One positive note in all of this wear and tear is that, because those areas are already fractured, they also can make it easier for researchers to observe rocks’ fluid-like behaviour.
“Looking at damage zones, in and of itself, isn’t new,” Sone says “Structural geologists have done that for decades. But I’m doing this with an additional view from understanding rocks’ viscous properties. I’ll be going out into the field, characterizing these zones, sampling rocks, and then in the lab, measuring how these rocks exhibit poro-viscoplastic properties.”
Sone will work to develop a formulation that describes these viscous properties after conducting field observations. He hopes such a formula could be implemented into numerical models that acknowledge the damage zone’s effect on earthquakes, as current models do not account for it. Sone has recently been working with Assistant Professor Shiva Rudraraju from the Department of Mechanical Engineering to make this leap, taking advantage of their strengths in modelling multi-physics problems.
Sone hopes his work will bolster research on the interseismic periods, or the times between earthquakes, along faults. Most research over the last half-century has focused on what happens in the co-seismic periods, or the brief windows during earthquake events. Acknowledging the damage zone, combined with rocks’ poro-viscoplastic properties, can help us understand how stress accumulates along faults. Understanding how pressure builds and moves the rocks along faults can, ultimately, help us better understand how earthquakes happen.
“Studies to try to understand the interseismic period have been severely lacking,” Sone says. “Part of that is because what governs this phenomenon is this really messy rock behavior that not many have dared to study. It’s a very difficult challenge experimentally and theoretically. But we have to start somewhere.”
Sone says it will likely take far longer than this one project’s duration to fully understand the viscous properties of rocks in damage zones. However, he says that knowledge may prove crucial for industries like those that extract gas from shale gas reservoirs and heat from geothermal reservoirs. It may also help us understand and predict what areas are vulnerable to earthquakes.

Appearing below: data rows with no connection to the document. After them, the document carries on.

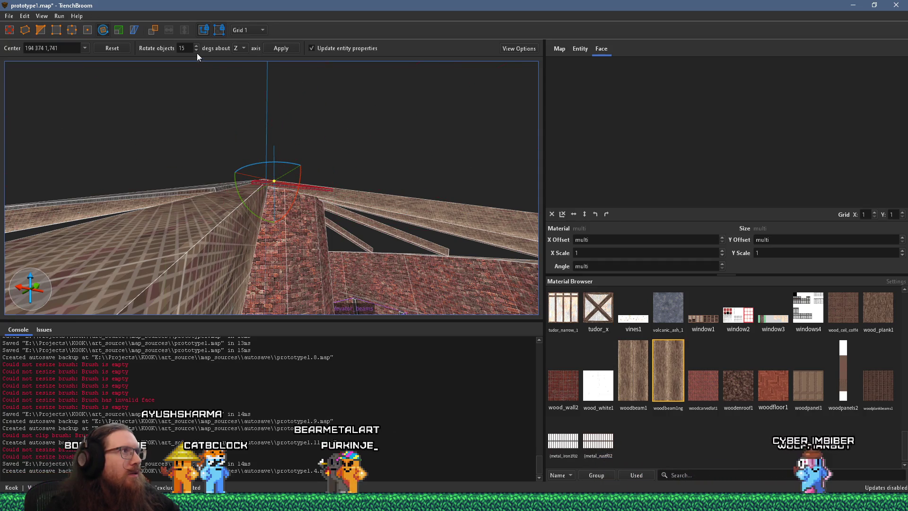
double_click(183, 48)
text(1)
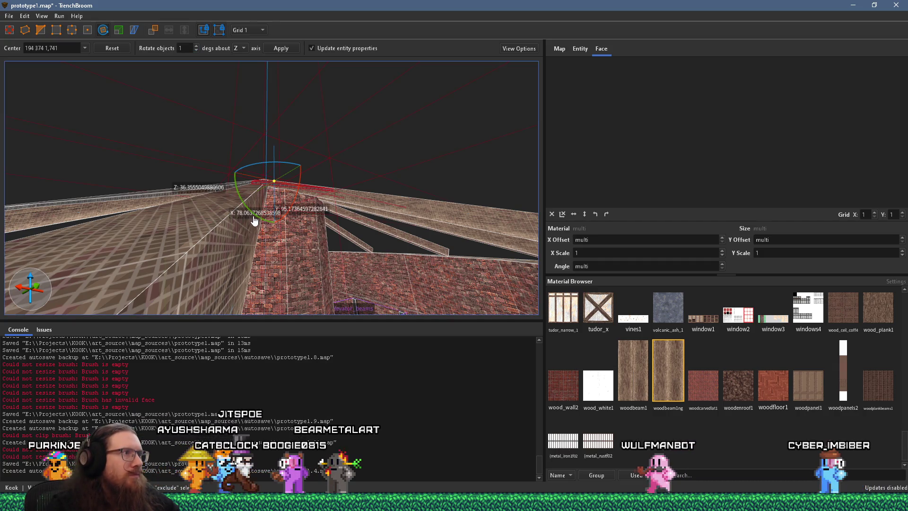
mouse_move(255, 212)
mouse_down()
mouse_move(174, 191)
mouse_move(206, 201)
mouse_move(204, 211)
mouse_move(351, 215)
mouse_move(396, 228)
mouse_move(432, 217)
mouse_move(425, 198)
mouse_move(436, 192)
mouse_move(55, 85)
mouse_up()
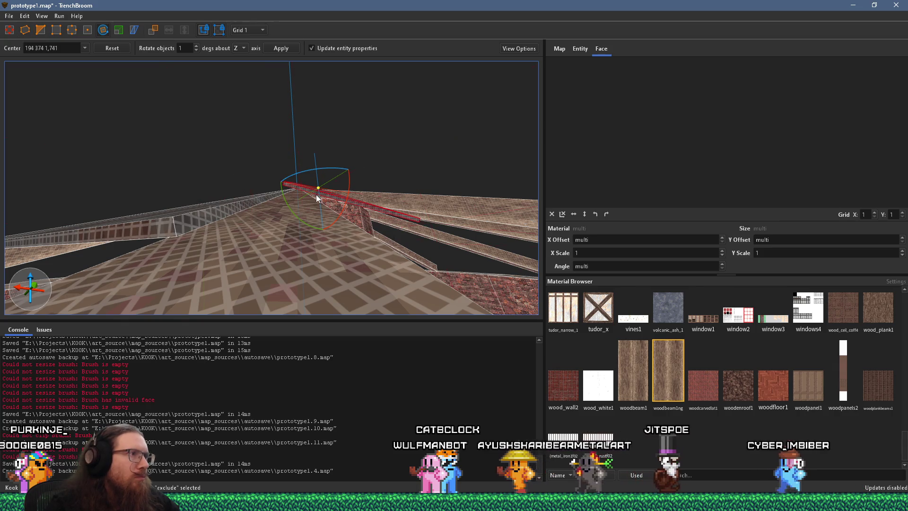
click(9, 30)
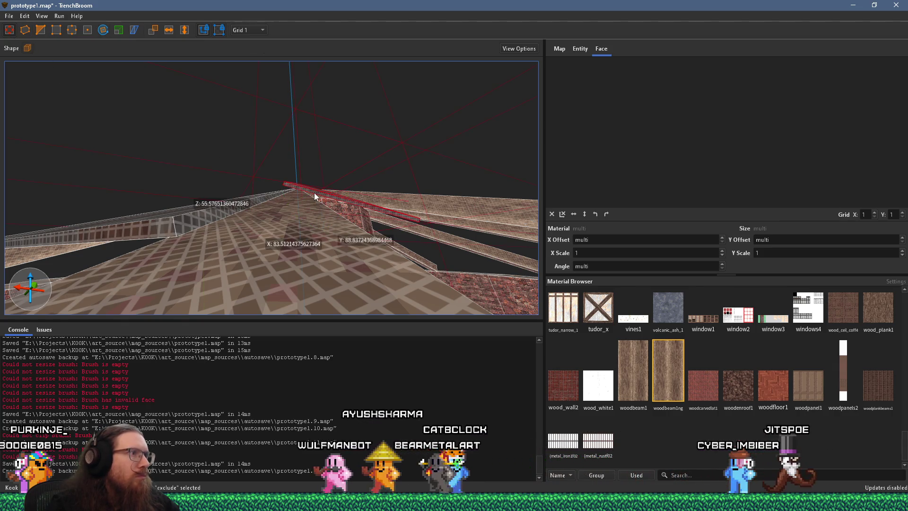
Step: Select the thin slab beside it and rotate it a few degrees
mouse_move(316, 198)
mouse_down()
mouse_move(340, 209)
mouse_move(322, 223)
mouse_move(302, 201)
mouse_move(310, 189)
mouse_move(312, 203)
mouse_move(359, 206)
mouse_up()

“In the broadest sense, we’re trying to understand the mechanics of earthquakes, which we need in order to predict hazards,” he says. “The short term prediction—where you might have something like an earthquake warning go out before one hits—is beyond the prospect of this project. There’s so much more that we need to understand to get to that point. But the fundamental insights gained from this project will help in the long-term outlook or in mid-term predictions, letting us know where to expect earthquakes and why some places produce more earthquakes than others.”
NSF CAREER Awards include a public education component, and Sone is planning to take a focused approach for the geoscience community. Experimental rock mechanics labs are few and far between, and they require extremely specialized equipment. He’s planning to host free workshops, starting at the American Rock Mechanics Association Symposium, as a way to share knowledge with students and new practitioners. He hopes his first steps will build momentum and lay the foundation for a self-sustaining system to facilitate knowledge-sharing among rock mechanics labs.
“The learning curve with this equipment is so steep and there’s hardly any knowledge transfer between labs,” Sone says. “Even within labs, it’s rare to have sustained critical mass needed to pass knowledge between generations. If we can reduce the amount of time we spend troubleshooting equipment from 80% to even 40%, imagine how much more we could accomplish.”